Surface-level monitoring. Token counts, latency percentiles, and error rates describe the mechanics of inference. They do not describe reasoning quality. A model that hallucinates confidently produces normal telemetry. The failure is semantic, and the monitoring infrastructure has no semantic layer.
Scale mismatch in human evaluation. Human raters provide high-quality signal but cannot scale to production velocity. Inter-rater reliability is typically 0.6-0.8 on subjective quality judgments. A single rater evaluating the same output on different days will disagree with themselves 15-25% of the time. Human evaluation is a calibration tool, not a monitoring system.
What the Infrastructure Requires
Continuous production evaluation. Evaluation must happen on live traffic, not on a test set selected months before deployment. Every user interaction is a potential evaluation signal. The infrastructure must sample, score, and aggregate quality metrics from production data in near-real-time.
Failure pattern detection. AI failures are not random. They cluster around specific input patterns, context configurations, and user interaction sequences. The eval system must surface these clusters automatically -- identifying that the model fails systematically on negation, or on requests requiring multi-step reasoning, or on inputs exceeding a certain complexity threshold.

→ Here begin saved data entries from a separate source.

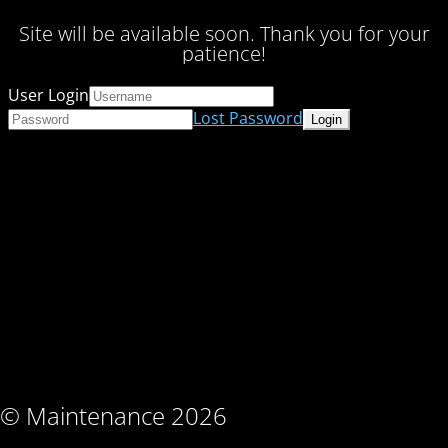
Site will be available soon. Thank you for your
patience!
User Login
Lost Password
© Maintenance 2026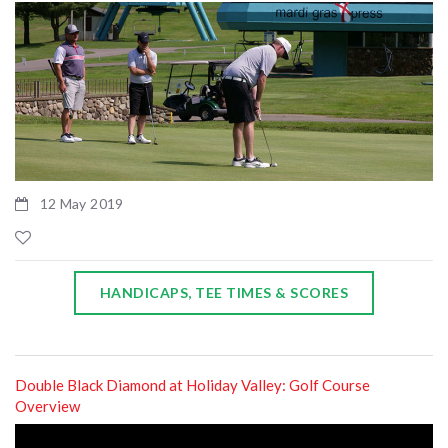
12 May 2019
HANDICAPS, TEE TIMES & SCORES
Double Black Diamond at Holiday Valley: Golf Course
Overview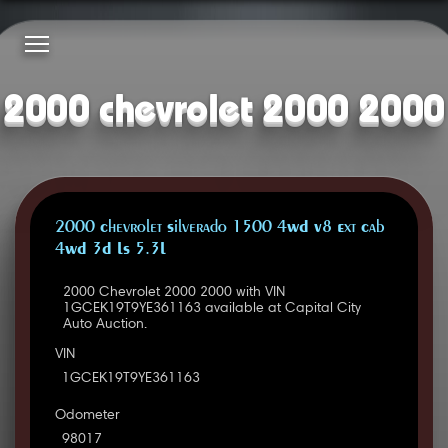
2000 chevrolet 2000 2000
2000 Chevrolet Silverado 1500 4WD V8 Ext Cab
4WD 3D LS 5.3L
2000 Chevrolet 2000 2000 with VIN
1GCEK19T9YE361163 available at Capital City
Auto Auction.
VIN
1GCEK19T9YE361163
Odometer
98017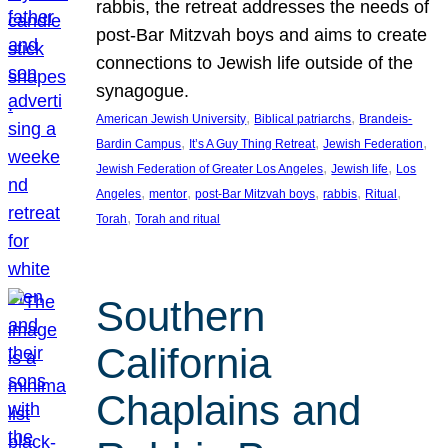
rabbis, the retreat addresses the needs of
post-Bar Mitzvah boys and aims to create
connections to Jewish life outside of the
synagogue.
, 
, 
American Jewish University
Biblical patriarchs
Brandeis-
, 
, 
, 
Bardin Campus
It’s A Guy Thing Retreat
Jewish Federation
, 
, 
Jewish Federation of Greater Los Angeles
Jewish life
Los
, 
, 
, 
, 
, 
Angeles
mentor
post-Bar Mitzvah boys
rabbis
Ritual
, 
Torah
Torah and ritual
Southern
California
Chaplains and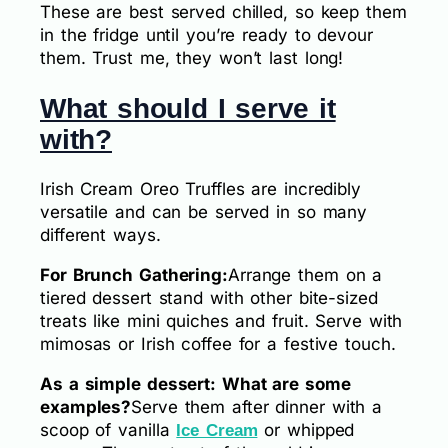
These are best served chilled, so keep them
in the fridge until you’re ready to devour
them. Trust me, they won’t last long!
What should I serve it
with?
Irish Cream Oreo Truffles are incredibly
versatile and can be served in so many
different ways.
For Brunch Gathering:
Arrange them on a
tiered dessert stand with other bite-sized
treats like mini quiches and fruit. Serve with
mimosas or Irish coffee for a festive touch.
As a simple dessert: What are some
examples?
Serve them after dinner with a
scoop of vanilla
or whipped
Ice Cream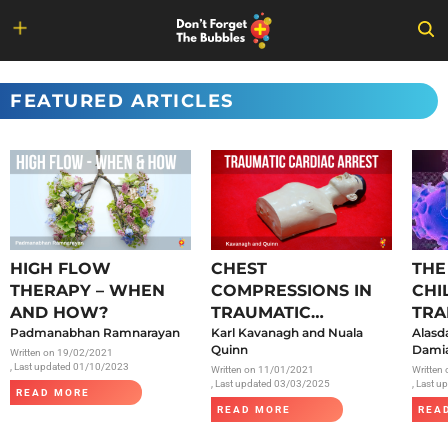
Skip
to
FEATURED ARTICLES
content
HIGH FLOW
CHEST
THE
THERAPY – WHEN
COMPRESSIONS IN
CHI
AND HOW?
TRAUMATIC
TRA
Padmanabhan Ramnarayan
CARDIAC ARREST
Karl Kavanagh and Nuala
SAR
Alasd
Quinn
Damia
Written on
19/02/2021
, Last updated 01/10/2023
Written on
11/01/2021
Written
, Last updated 03/03/2025
, Last 
READ MORE
READ MORE
REA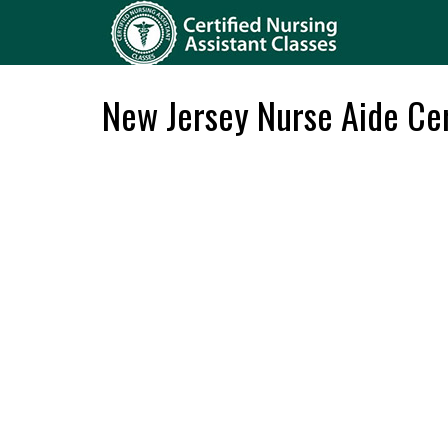
New Jersey Nurse Aide Cer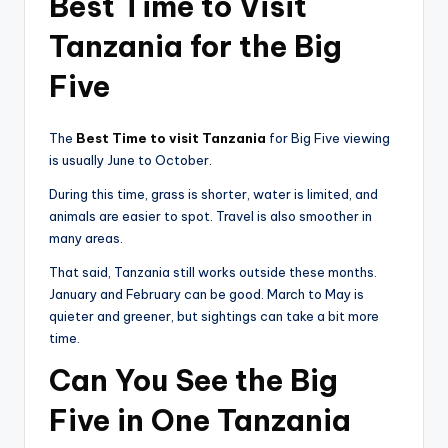
Best Time to Visit
Tanzania for the Big
Five
The
Best Time to visit Tanzania
for Big Five viewing
is usually June to October.
During this time, grass is shorter, water is limited, and
animals are easier to spot. Travel is also smoother in
many areas.
That said, Tanzania still works outside these months.
January and February can be good. March to May is
quieter and greener, but sightings can take a bit more
time.
Can You See the Big
Five in One Tanzania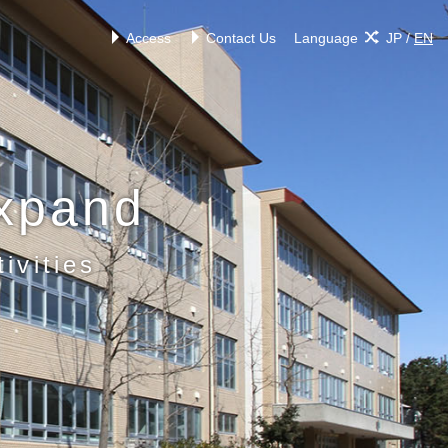
Access
Contact Us
Language
JP
/
EN
xpand
ivities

This is unsupervised pattern recognition over failure cases, not hand-written test assertions.
Reasoning traces. When output quality degrades, the debugging question is "why did the reasoning go wrong," not "what was the output." Evaluation infrastructure must capture intermediate reasoning steps, confidence distributions, and alternative paths considered. Without this, debugging a production failure requires reproducing it -- which, for a stochastic system, may be impossible.
Adaptive test generation. Edge cases discovered in production must flow back into the evaluation suite automatically. The test corpus must evolve at the same rate as user behavior. Static test suites become stale faster than they can be manually updated.
The Gap
Current infrastructure measures AI systems with tools designed for deterministic software. The evaluation layer for probabilistic reasoning systems -- continuous, production-integrated, semantically aware, and self-updating -- does not exist as a mature category.
The teams that build reliable AI systems today do so with custom internal tooling, stitched together from logging pipelines, ad-hoc scoring scripts, and manual review processes. This is where evaluation infrastructure was for traditional software in the early 2000s, before CI/CD became a category.
The gap will be filled. The question is whether it happens through purpose-built infrastructure or through continued accumulation of ad-hoc solutions that break at scale.